When the string "root" appears in a line of the records, show the whole line.

→ INFORMATION SUPPLIED:
------------------------------------------------------------------------

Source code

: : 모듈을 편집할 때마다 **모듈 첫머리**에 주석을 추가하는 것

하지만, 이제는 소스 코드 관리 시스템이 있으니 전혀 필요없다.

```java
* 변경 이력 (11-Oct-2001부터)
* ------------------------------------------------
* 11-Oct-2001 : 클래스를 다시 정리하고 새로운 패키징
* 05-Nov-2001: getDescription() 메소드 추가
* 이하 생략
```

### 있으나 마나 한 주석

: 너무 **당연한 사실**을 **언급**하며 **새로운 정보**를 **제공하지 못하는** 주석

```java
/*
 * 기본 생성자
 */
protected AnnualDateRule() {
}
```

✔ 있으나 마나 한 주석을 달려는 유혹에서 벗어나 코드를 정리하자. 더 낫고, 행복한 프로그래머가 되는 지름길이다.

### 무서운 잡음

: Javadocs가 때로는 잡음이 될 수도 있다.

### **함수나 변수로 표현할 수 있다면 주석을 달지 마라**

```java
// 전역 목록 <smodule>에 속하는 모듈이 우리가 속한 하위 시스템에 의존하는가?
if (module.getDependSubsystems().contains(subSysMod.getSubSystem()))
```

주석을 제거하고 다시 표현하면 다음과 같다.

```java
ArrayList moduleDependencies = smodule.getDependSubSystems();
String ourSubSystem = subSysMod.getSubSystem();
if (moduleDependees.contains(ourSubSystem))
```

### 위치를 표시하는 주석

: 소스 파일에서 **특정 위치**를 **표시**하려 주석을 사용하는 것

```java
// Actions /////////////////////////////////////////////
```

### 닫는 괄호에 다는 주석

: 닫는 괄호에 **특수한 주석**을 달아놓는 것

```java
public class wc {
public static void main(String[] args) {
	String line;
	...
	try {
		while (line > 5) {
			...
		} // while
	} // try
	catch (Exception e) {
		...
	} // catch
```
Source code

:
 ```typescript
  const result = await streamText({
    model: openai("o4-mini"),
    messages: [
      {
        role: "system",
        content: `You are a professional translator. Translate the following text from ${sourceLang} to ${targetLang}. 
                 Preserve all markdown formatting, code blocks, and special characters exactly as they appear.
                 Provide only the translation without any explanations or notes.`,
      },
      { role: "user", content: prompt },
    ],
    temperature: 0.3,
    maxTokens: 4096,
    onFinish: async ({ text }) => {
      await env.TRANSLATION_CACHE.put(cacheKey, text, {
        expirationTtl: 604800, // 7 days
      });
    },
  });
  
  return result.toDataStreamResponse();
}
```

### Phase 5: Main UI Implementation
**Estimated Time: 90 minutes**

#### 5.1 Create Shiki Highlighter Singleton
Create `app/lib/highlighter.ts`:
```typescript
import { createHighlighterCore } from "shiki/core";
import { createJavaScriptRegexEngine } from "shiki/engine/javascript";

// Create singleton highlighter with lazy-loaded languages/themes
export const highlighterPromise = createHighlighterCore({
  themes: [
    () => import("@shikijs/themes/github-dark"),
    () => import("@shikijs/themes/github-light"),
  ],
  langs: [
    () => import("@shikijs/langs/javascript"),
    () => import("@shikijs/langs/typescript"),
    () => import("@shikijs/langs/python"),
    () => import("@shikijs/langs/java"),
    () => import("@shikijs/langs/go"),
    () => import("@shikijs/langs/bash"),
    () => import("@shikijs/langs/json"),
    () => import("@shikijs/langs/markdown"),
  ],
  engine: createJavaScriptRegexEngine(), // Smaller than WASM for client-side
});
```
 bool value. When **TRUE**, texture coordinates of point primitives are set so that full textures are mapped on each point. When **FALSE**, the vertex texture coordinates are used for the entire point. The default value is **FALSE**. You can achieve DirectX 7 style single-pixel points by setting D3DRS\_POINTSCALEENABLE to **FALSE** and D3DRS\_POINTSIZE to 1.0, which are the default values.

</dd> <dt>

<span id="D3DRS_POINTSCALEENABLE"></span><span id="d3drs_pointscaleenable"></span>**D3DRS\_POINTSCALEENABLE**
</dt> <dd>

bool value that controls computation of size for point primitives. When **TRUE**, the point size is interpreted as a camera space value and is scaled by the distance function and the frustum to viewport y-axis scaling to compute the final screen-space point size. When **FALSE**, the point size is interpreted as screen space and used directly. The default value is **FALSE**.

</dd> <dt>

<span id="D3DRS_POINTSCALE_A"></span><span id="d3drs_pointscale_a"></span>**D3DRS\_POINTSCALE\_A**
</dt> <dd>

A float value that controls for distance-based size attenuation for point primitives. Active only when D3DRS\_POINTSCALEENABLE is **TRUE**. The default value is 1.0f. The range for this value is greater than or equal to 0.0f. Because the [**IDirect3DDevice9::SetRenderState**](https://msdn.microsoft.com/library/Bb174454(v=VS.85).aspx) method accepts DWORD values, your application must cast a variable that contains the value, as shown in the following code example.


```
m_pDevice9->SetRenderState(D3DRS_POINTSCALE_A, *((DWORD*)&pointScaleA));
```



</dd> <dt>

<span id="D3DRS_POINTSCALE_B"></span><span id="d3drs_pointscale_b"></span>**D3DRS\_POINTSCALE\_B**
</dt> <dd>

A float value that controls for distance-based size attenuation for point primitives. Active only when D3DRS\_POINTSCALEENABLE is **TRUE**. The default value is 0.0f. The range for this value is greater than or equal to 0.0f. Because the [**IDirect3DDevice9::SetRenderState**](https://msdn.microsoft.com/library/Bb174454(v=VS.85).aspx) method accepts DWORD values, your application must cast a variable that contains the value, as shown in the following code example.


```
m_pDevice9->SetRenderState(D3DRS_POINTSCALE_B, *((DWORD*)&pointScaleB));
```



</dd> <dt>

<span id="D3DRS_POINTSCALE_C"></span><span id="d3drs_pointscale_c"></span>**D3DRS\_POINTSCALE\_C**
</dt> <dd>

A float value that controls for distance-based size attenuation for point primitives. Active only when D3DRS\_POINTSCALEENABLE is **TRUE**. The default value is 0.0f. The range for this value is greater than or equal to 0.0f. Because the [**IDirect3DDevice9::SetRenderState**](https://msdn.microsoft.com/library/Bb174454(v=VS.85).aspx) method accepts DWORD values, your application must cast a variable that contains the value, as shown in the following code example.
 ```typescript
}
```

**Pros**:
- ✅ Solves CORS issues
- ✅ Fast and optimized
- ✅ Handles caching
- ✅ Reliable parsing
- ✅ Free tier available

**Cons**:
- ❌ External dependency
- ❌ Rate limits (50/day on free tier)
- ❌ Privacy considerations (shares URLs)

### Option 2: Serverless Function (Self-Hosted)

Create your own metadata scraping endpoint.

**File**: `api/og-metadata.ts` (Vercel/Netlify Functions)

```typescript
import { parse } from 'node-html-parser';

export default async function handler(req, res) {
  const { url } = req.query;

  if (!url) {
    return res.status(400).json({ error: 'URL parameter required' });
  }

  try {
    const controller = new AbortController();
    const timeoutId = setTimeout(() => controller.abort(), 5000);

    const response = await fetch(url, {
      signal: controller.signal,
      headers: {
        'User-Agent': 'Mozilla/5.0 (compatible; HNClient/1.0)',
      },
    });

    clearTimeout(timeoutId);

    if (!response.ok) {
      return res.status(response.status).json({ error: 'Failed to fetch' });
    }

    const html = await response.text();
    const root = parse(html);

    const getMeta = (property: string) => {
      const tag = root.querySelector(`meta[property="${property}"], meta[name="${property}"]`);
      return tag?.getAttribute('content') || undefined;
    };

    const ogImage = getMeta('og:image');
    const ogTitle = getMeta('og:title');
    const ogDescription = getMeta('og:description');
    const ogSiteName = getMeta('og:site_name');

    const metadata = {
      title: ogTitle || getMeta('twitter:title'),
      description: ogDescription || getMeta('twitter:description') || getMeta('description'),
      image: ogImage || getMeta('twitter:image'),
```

------------------------------------------------------------------------

→ RESPONSE FOR THIS EXERCISE:
    const root = parse(html);
      const tag = root.querySelector(`meta[property="${property}"], meta[name="${property}"]`);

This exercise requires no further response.